На улице я поймал такси и попросил:
– Керзон-Стрит, пожалуйста.
– Куда? – хором переспросили Мак и Фрэнк. Я слегка ухмыльнулся и сказал:
– Мэйфэр, мои дорогие, Мэйфэр.
Место называлось «Бар Тома». Я слышал о нем от моего босса, Шона. Его туда затащила подружка, дизайнер интерьера. Шон ограничился словами «показушно и дорого», но я знал, что Фрэнк необходимы перемены. Настало время убраться подальше от пива и бириани.
Итак, это был «Бар Тома», рядом с Саус-Молтон-Стрит. Двухэтажное буйство, настоящее посмешище. Мы прошествовали через коктейль-бар, и к нам тут же подошла проворная молодая женщина с папкой. Она оглядела нас с ног до головы, нахмурилась при виде моих джинсов, боксерских бутс и оксфамского костюма Макса. Потом переместила свое внимание на Фрэнк, чья внешность служила пропуском в большинство заведений, и спросила:
– Вы заказывали столик?
– Нет, – ответил я, и она кивнула, точно подтвердились ее худшие подозрения. Потом развернулась на каблуках и махнула официанту. Что-то шепнула ему на ухо, и он повел нас по винтовой лестнице в подвал, где ловко выбрал маленький столик, втиснутый между дверью на кухню и туалетом.
Мы уселись, изучили меню и осмотрелись. Конечно, тут были коктейли, и гуакамоле, и салат «Цезарь», и тунец-гриль, и жареный камамбер. А еще множество людей в, как я полагаю, рубашках от Пола Смита, и играющая «Kid Creole» музыкальная система, и беседующий с менеджером парень с козлиной бородкой из «Blue Rondo A La Turk».
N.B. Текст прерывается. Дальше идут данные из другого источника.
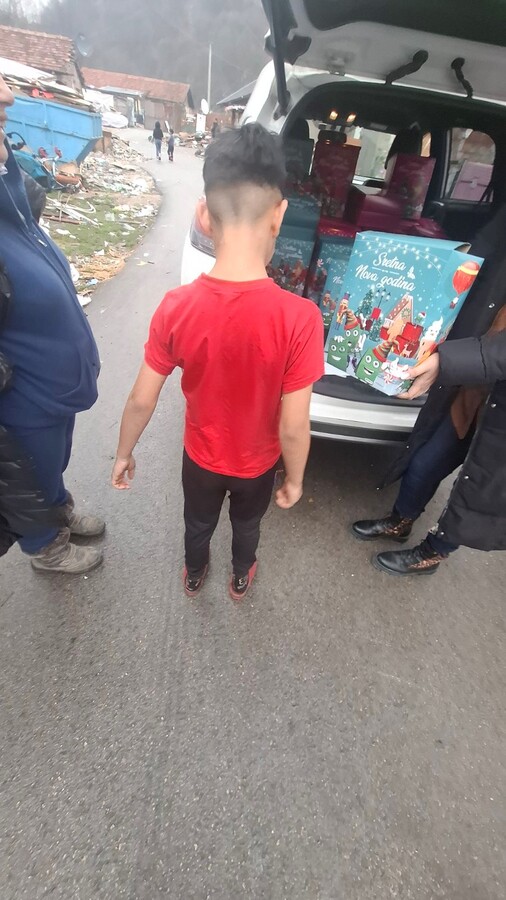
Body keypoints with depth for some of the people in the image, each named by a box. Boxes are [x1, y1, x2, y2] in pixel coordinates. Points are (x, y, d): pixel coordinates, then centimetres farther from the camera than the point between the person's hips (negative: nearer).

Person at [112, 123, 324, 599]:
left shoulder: (176, 307, -23)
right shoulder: (299, 317, -30)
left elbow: (141, 402, -13)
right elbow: (293, 427, -23)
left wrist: (123, 454, 6)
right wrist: (294, 480, -3)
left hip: (201, 457, 2)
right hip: (258, 464, -1)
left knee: (198, 523, 32)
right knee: (247, 525, 31)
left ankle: (193, 576, 61)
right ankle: (240, 580, 59)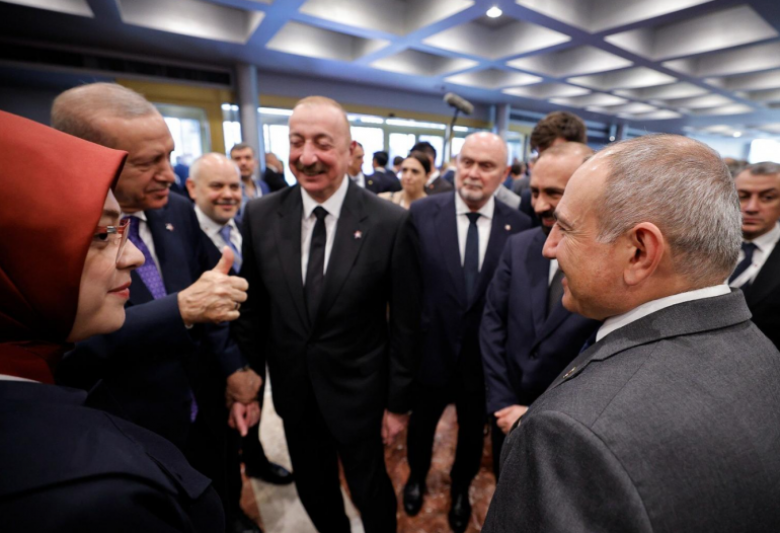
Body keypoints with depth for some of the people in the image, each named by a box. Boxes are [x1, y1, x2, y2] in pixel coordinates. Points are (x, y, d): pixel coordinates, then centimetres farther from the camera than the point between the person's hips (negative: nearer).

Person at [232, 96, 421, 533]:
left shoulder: (391, 223, -18)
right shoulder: (260, 216, -8)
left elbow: (405, 324, -11)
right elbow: (253, 308, 1)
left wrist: (399, 402, -5)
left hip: (359, 393, -3)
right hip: (292, 391, 4)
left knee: (370, 491, 22)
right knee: (313, 492, 27)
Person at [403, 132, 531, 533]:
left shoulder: (520, 225, -11)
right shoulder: (422, 212, -12)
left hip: (484, 359, 1)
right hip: (430, 350, 0)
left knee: (473, 432, 27)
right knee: (421, 424, 27)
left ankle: (461, 488, 60)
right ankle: (417, 475, 61)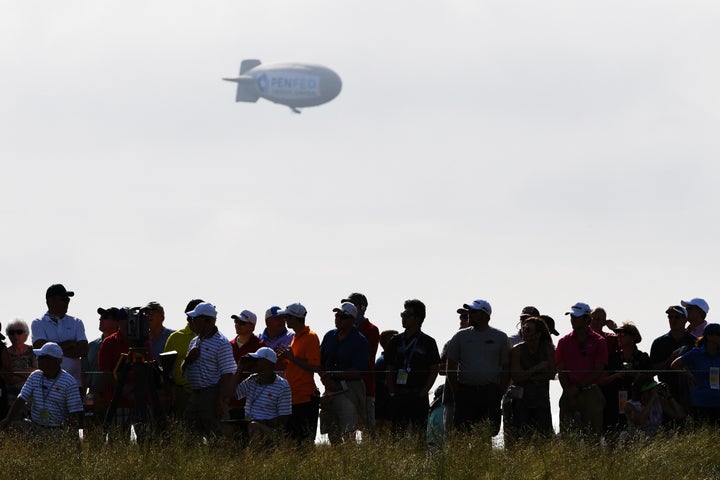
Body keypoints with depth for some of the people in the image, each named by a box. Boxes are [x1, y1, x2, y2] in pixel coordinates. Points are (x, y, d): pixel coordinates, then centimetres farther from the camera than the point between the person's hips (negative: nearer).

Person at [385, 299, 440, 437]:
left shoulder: (427, 342, 4)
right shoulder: (396, 341, 13)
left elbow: (434, 370, 2)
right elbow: (389, 370, 13)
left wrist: (423, 392, -8)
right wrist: (392, 392, 2)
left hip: (418, 396, -3)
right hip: (398, 396, 3)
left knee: (419, 433, -5)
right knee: (398, 433, 1)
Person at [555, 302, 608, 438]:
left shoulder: (599, 341, 3)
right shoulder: (564, 342, 11)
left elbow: (598, 371, -2)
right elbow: (561, 372, 6)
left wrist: (578, 388, -8)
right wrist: (570, 394, -6)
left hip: (591, 393, -3)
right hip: (569, 394, 3)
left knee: (594, 433, -7)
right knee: (566, 434, -1)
Фрэнк заказала «Май-Фай». Я остановился на «Манхеттене», больше из-за названия, чем вкуса, а Мак взял пиво. К моменту нашего ухода Фрэнк подбивала Мака посостязаться в арм-рестлинге, я только что оплатил самый большой ресторанный счет в своей жизни («вычти потом из нашей прибыли», – сказали мои спутники), и у нас появился план.
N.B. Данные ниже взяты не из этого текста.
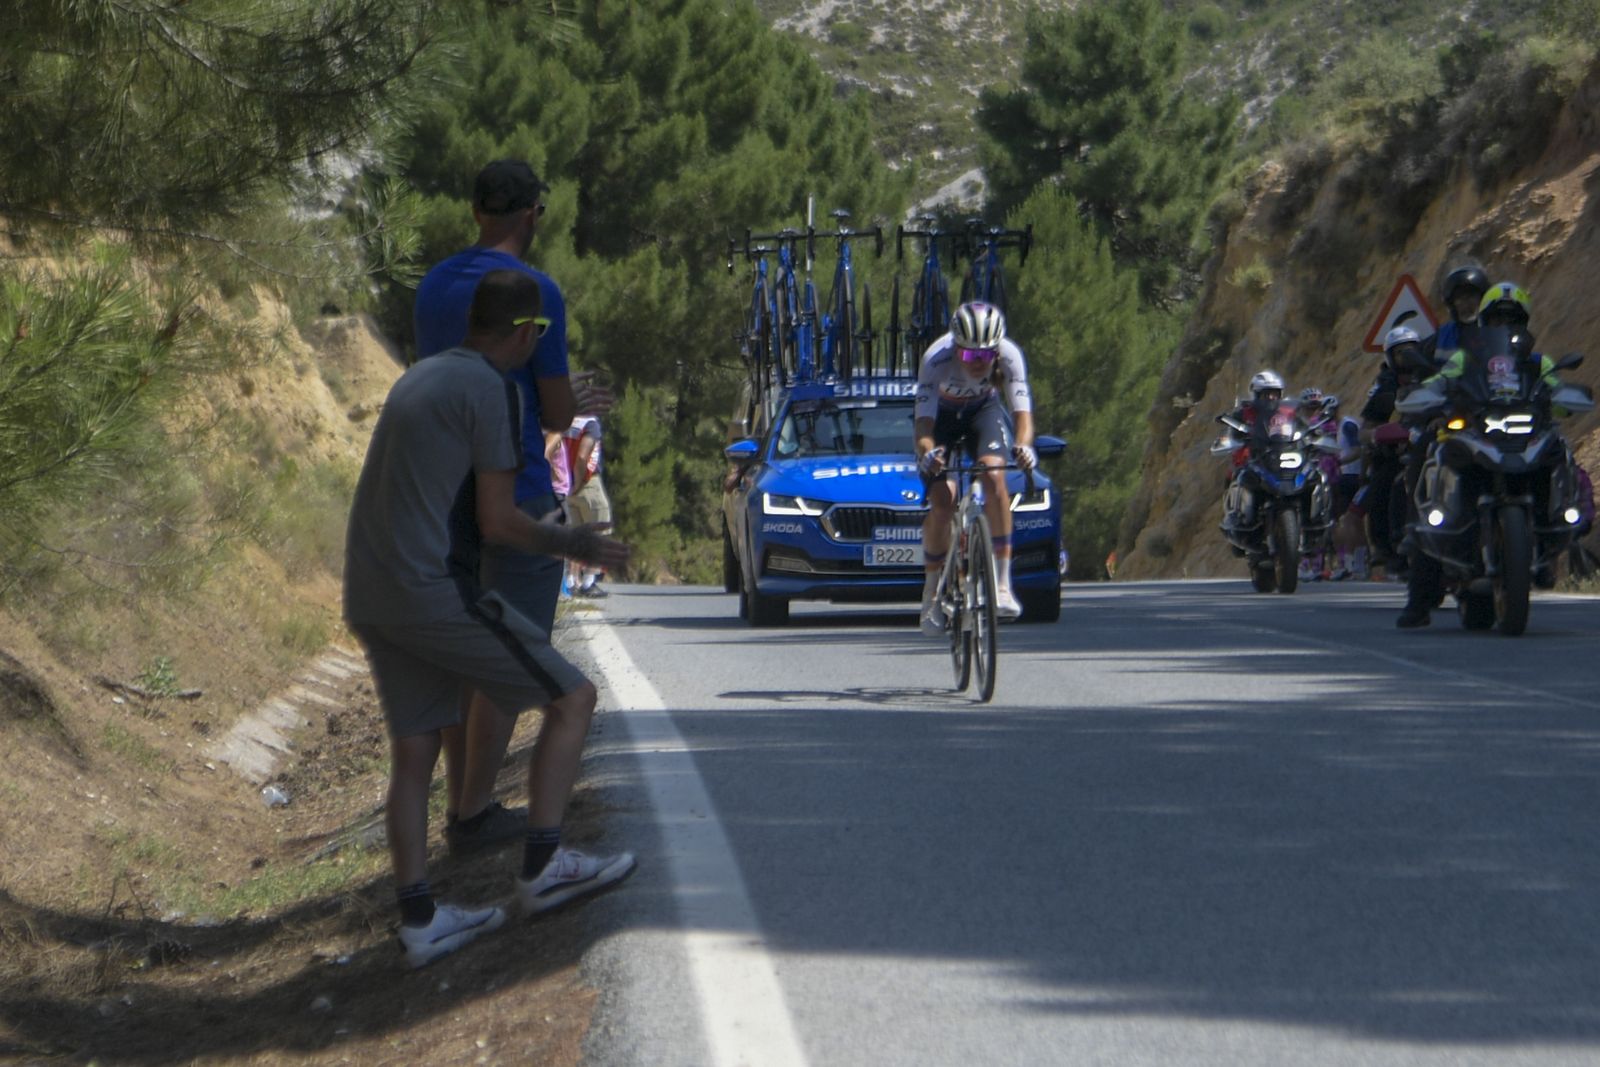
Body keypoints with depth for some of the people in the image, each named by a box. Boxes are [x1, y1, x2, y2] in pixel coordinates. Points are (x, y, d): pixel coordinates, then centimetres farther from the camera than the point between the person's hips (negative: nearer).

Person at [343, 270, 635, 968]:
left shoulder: (419, 378, 19)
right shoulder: (487, 389, -8)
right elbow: (498, 524, -10)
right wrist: (572, 545, 8)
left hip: (368, 600, 9)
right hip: (433, 589, -9)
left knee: (414, 753, 12)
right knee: (572, 699, 2)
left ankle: (418, 921, 10)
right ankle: (542, 866, 1)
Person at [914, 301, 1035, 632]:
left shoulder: (1008, 355, -31)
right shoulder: (937, 359, -36)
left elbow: (1022, 411, -36)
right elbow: (923, 423, -40)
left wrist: (1023, 446, -57)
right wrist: (928, 452, -62)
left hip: (983, 410, 1)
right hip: (941, 416, -1)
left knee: (994, 478, -27)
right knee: (942, 502, -17)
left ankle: (1002, 584, -25)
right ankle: (932, 594, 4)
План был не очень хороший. Этеридж оставляет деньги в шкафчике в раздевалке бассейна «Швейцарского коттеджа» и идет плавать, а мы их тем временем забираем. Наверное, этот план не сработал бы. В любом случае, он остался теоретическим; все повернулось так, что у него не оказалось ни малейшего шанса.